─── DATA EXTRACT ───

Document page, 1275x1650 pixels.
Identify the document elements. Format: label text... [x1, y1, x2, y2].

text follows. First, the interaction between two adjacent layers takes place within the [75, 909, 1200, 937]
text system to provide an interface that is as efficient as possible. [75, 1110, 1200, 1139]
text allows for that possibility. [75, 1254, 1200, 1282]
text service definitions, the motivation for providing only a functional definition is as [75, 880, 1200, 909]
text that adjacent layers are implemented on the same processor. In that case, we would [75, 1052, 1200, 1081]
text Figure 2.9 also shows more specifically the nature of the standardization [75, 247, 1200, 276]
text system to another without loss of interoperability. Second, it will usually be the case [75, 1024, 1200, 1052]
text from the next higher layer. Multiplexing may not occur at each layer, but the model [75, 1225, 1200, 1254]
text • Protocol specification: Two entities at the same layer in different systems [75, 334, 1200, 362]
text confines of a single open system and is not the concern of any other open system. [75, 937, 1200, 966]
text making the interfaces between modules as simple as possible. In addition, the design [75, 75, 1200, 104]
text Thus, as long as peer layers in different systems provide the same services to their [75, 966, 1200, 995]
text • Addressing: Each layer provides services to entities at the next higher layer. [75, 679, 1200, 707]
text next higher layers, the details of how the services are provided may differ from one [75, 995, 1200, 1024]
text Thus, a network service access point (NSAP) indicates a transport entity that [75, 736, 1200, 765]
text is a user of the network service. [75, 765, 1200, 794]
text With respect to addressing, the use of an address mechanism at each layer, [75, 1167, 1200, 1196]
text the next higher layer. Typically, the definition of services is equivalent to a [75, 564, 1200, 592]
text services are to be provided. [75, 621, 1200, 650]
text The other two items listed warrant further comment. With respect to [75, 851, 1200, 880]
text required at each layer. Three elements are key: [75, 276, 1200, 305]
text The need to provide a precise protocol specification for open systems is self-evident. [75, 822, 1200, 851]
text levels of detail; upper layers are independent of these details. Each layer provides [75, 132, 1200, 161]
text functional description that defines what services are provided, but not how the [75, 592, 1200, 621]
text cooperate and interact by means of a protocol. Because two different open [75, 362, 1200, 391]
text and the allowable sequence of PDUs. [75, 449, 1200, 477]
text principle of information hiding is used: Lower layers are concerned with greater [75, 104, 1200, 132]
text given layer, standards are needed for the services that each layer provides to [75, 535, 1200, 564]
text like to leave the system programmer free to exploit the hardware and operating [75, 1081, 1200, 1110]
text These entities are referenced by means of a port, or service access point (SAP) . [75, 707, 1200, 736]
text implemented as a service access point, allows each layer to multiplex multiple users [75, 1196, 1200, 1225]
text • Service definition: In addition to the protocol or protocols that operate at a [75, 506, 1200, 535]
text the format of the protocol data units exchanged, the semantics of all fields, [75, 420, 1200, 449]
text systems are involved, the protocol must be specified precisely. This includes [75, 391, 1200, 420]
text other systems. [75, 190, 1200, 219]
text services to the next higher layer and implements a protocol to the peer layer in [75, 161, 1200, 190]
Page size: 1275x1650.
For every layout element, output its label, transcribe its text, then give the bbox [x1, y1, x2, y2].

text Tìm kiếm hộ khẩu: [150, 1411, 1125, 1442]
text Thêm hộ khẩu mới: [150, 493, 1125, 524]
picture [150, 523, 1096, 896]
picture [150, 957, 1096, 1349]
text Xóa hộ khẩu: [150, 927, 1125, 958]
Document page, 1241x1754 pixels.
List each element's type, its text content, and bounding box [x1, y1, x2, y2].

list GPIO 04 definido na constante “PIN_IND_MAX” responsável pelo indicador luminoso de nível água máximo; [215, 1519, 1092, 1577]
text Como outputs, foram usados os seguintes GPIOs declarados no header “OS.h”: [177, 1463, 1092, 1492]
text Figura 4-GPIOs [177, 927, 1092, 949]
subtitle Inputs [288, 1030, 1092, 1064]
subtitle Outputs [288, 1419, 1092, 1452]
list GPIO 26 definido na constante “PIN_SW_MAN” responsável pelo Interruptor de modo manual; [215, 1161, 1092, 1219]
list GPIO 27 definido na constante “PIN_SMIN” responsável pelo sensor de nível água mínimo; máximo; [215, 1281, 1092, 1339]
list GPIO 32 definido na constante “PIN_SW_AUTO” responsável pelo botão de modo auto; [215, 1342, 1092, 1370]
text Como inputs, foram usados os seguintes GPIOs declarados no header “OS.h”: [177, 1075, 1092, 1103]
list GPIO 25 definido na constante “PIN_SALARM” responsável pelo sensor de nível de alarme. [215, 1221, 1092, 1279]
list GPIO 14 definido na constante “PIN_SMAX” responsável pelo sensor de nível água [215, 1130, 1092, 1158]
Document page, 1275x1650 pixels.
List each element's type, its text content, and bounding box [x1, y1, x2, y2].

───

*TASK DETAILS:*
Search the lines above for the string "from" and copy each line that has it.

*RESPONSE AREA:*
text from the next higher layer. Multiplexing may not occur at each layer, but the model [75, 1225, 1200, 1254]
text next higher layers, the details of how the services are provided may differ from one [75, 995, 1200, 1024]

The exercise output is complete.